* _Texto citado_
◆ ◆ ◆ ◆

En ella afirma que “en momentos en que la socialdemocracia conoce una crisis de identidad en Europa, las circunstancias históricas parecen haber confiado a monsieur Chávez la responsabilidad de ponerse a la cabeza, a escala internacional, de la reinvención de la izquierda.”
Bolívar, acaso el único parangón que tenemos a la vista para tratar de acercarnos un poquito al genio de Hugo Chávez, también dedicó tiempo a enmendar y concebir constituciones. Es una afición muy de este lado del charco: sólo en Venezuela hemos hecho y deshecho ventitantas constituciones en menos de doscientos años de vida independiente.
Es una pena que se haya tornado tan difícil hallar en las librerías de Venezuela— problemas con el control cambiario, espero— la versión castellana de la estupenda biografía de Bolívar que el historiador británico John Lynch publicó el año pasado en Yale. En español lo editó “Critica”, en Barcelona, en 2006. Ha sido profusamente reseñada con entusiasmo en todo el mundo.
Un momento climático del libro de Lynch es aquel en que Bolívar redacta, en 1826, la primera constitución de Bolivia y pide su parecer al Mariscal Sucre, vencedor de Ayacucho
La historiografía más moderna, competente e imparcial no muestra ya a Sucre como un segundón del Libertador, sino como lo que realmente fue: un hombre de rara nobleza de alma, increíblemente dotado para la guerra y la política, incapaz de dorarle la píldora al jefe. Sucre le respondió con toda franqueza a Bolívar que la “tranca”—“la pega”, se diría en España— de la famosa constitución iba a estar en la presidencia vitalicia que se inventó el Libertador dizque para garantizar la estabilidad política de nuestras nacientes naciones.
No es que Sucre no estuviera de acuerdo con ella; él también estaba por los gobiernos fuertes. Pero no se le escapaba que iba a estar difícil salir a vender eso de un presidente vitalicio con potestad para designar a su sucesor. Entiendo que la boliviana constitución traía otras extravagancias—un colegio de censores del legislativo, también vitalicio, por ejemplo—, pero la provisión verdaderamente problemática fue la señalada por Sucre.
Bolívar consumió los últimos cuatro años de su vida tratando de imponerle su invención boliviana a Perú, Ecuador, Colombia y Venezuela. Sabemos en qué paró el intento. Perdió la convención de Ocaña y por un tris no muere en un atentado en Bogotá. Tuvo que hacerse dictador para tratar de conjurar el zuriburri subregional andino que él mismo se buscó. Y antes de un año, sus poderes dictatoriales extraordinarios ya habían terminado.
El artefacto constitucional que ahora propone el presidente Chávez ofrece, a simple vista, muchas ocasiones para que el atónito lector se descamine leyendo la cantidad de despropósitos que gente más docta que yo, — como el jurista venezolano Gustavo Linares Benzo—, ha comenzado a señalar.
Pero lo esencial de este nuevo libro de reglas del juego, no está en tal o cual nueva provisión (como esas que alargan todavía más el período presidencial, le otorgan potestad a la Presidencia de disponer sin contraloría de las reservas internacionales y crean una milicia popular), sino en la rediviva, bolivariana fórmula cesarista de una presidencia vitalicia, so capa de consagrar constitucionalmente la reelección continua o indefinida.
Esta, igual que la de Bolívar, es un grave error político de impredecibles consecuencias para Chávez. Por eso creo que hay que saludar la reforma que propone pus ella precipitará, fatalmente, la necesaria cohesión política y la unicidad de propósitos de la desconcertada oposición venezolana.
“No a la reforma” es la consigna más concisa, generadora de consensos y movilizadora de voluntades, ¡dentro y fuera del chavismo!, que haya podido nunca brindarnos el Bolívar reencarnado que, según sus áulicos extranjeros, como don Ignacio Ramonet, a golpes de chequera, relanzará a la izquierda planetaria.

◆ ◆ ◆ ◆

* _Enunciado del ejercicio_
Reproduce sin cambios el fragmento del texto sobre la reforma de Chávez que va desde “Esta, igual que” hasta “la izquierda planetaria.”, ambos incluidos.

* _Material de trabajo_
◆ ◆ ◆ ◆

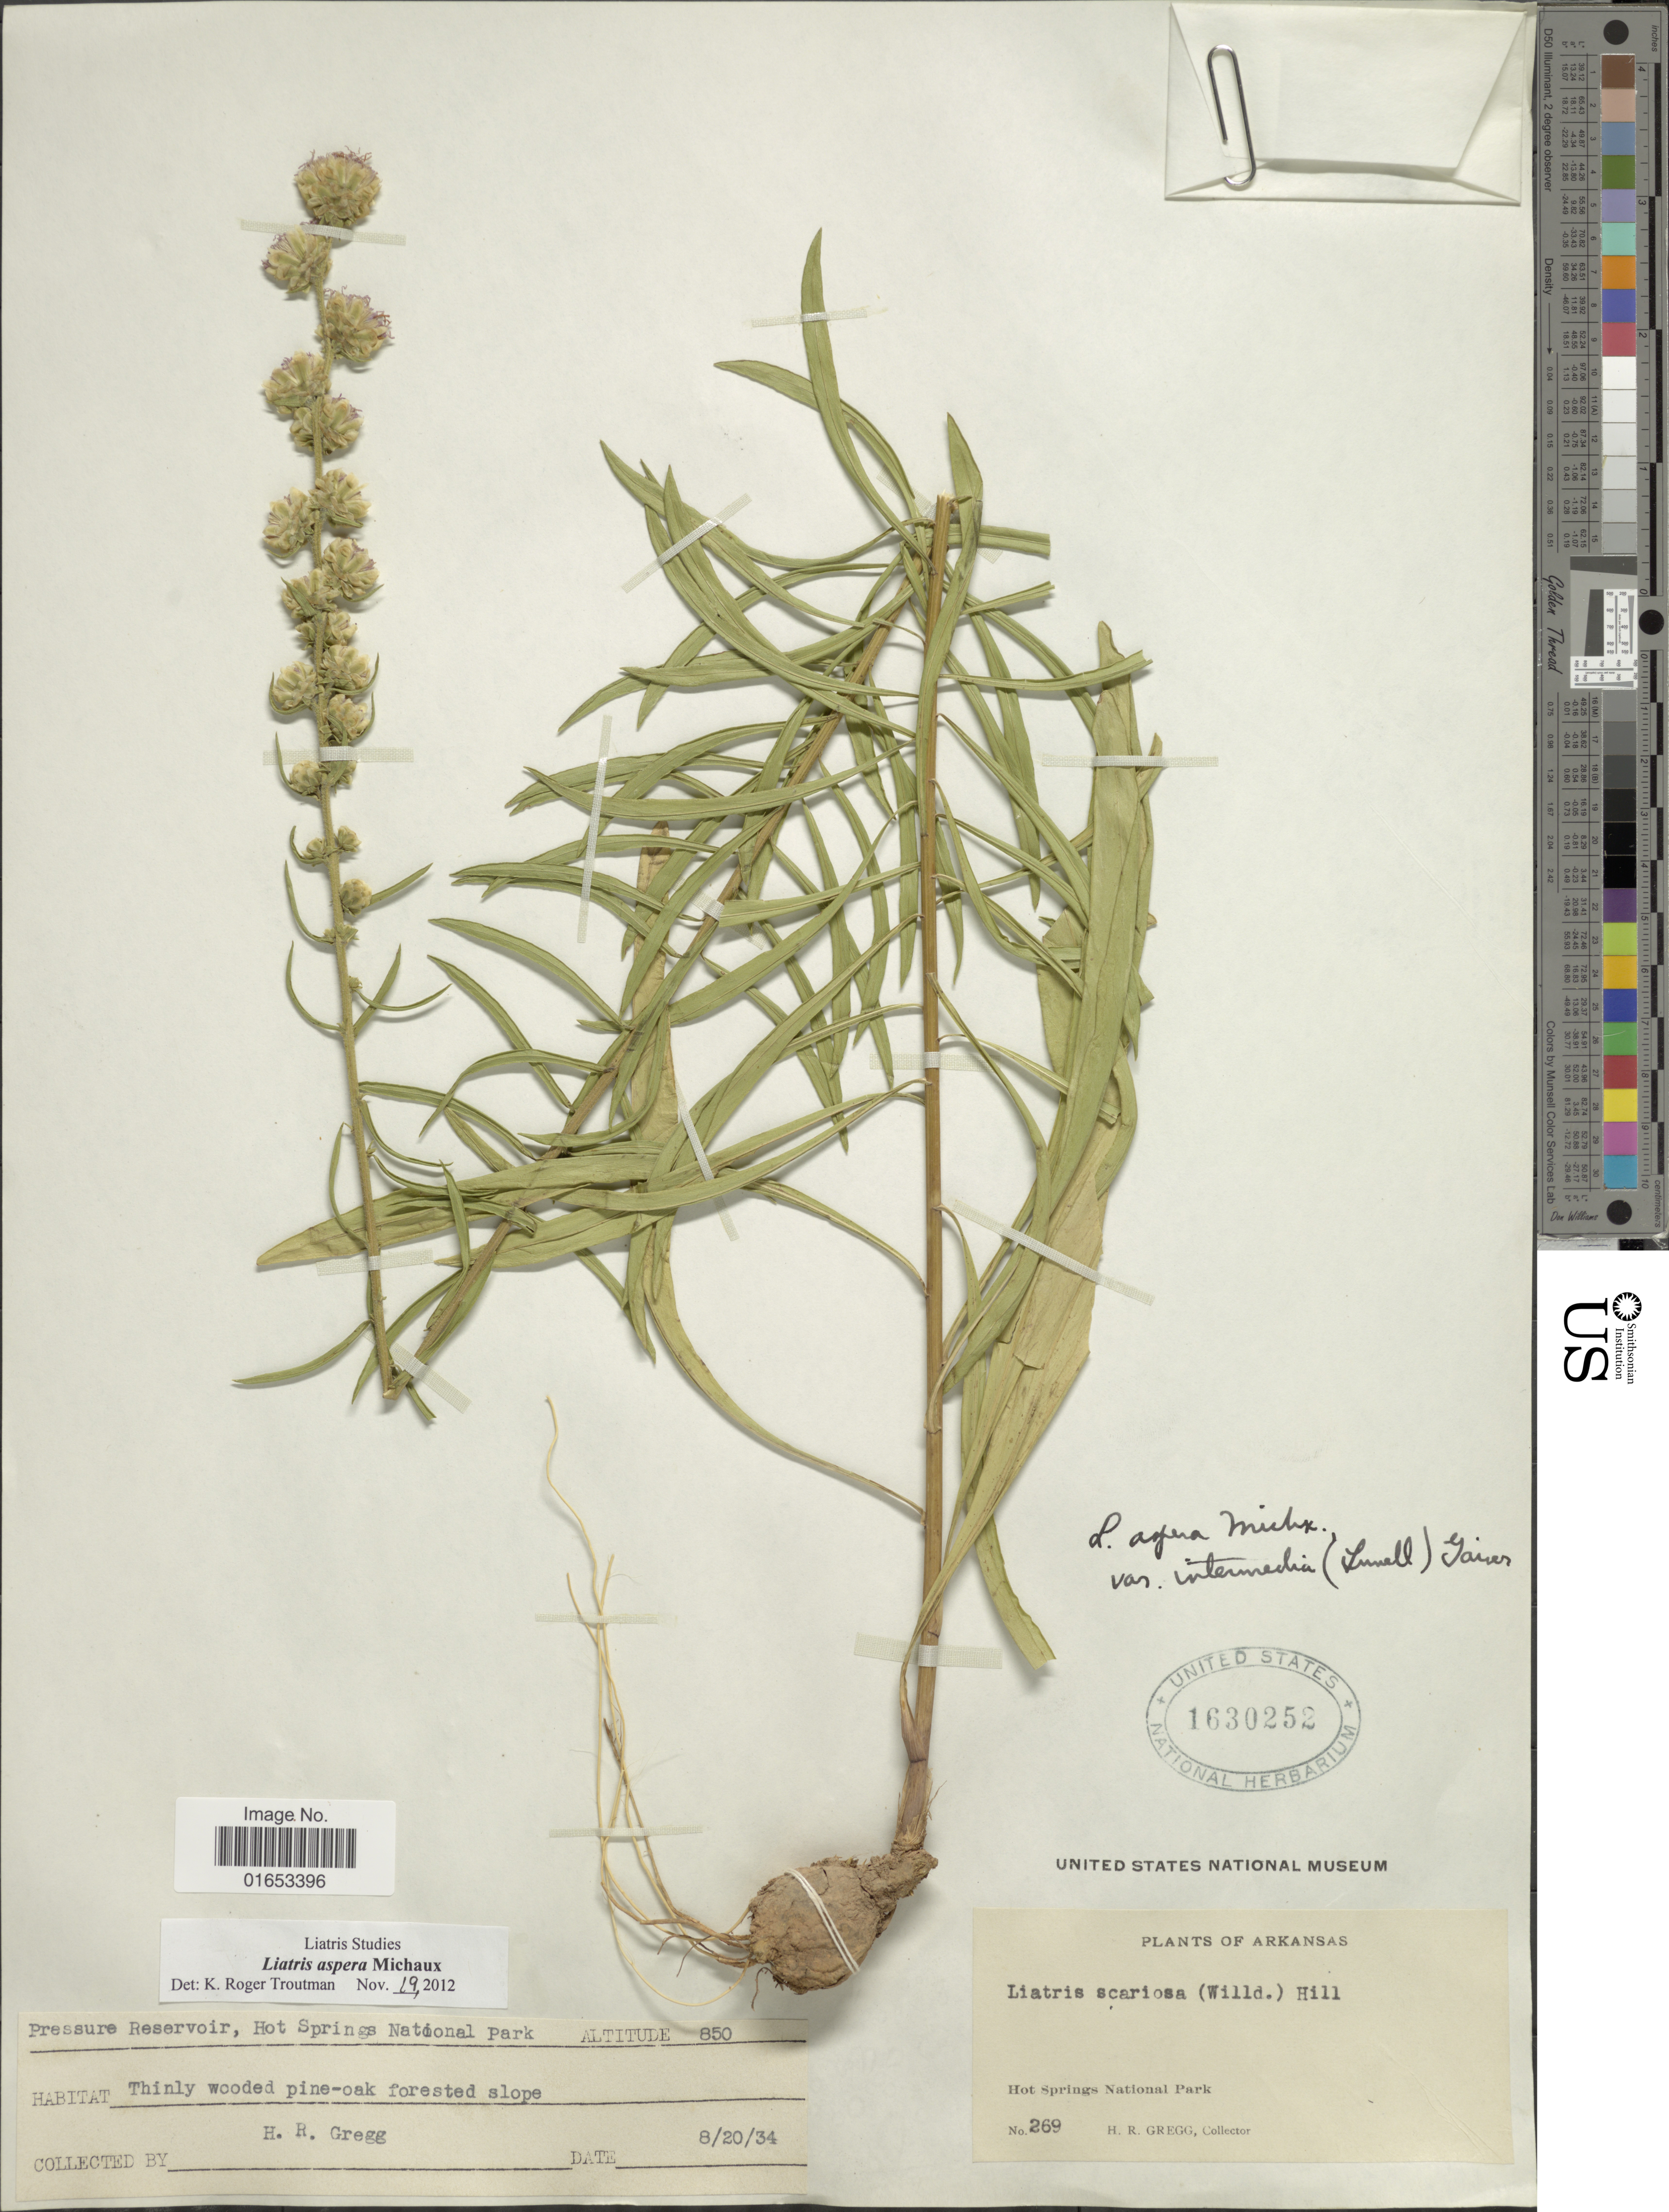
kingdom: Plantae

◆ ◆ ◆ ◆

* _Respuesta_
Esta, igual que la de Bolívar, es un grave error político de impredecibles consecuencias para Chávez. Por eso creo que hay que saludar la reforma que propone pus ella precipitará, fatalmente, la necesaria cohesión política y la unicidad de propósitos de la desconcertada oposición venezolana.
“No a la reforma” es la consigna más concisa, generadora de consensos y movilizadora de voluntades, ¡dentro y fuera del chavismo!, que haya podido nunca brindarnos el Bolívar reencarnado que, según sus áulicos extranjeros, como don Ignacio Ramonet, a golpes de chequera, relanzará a la izquierda planetaria.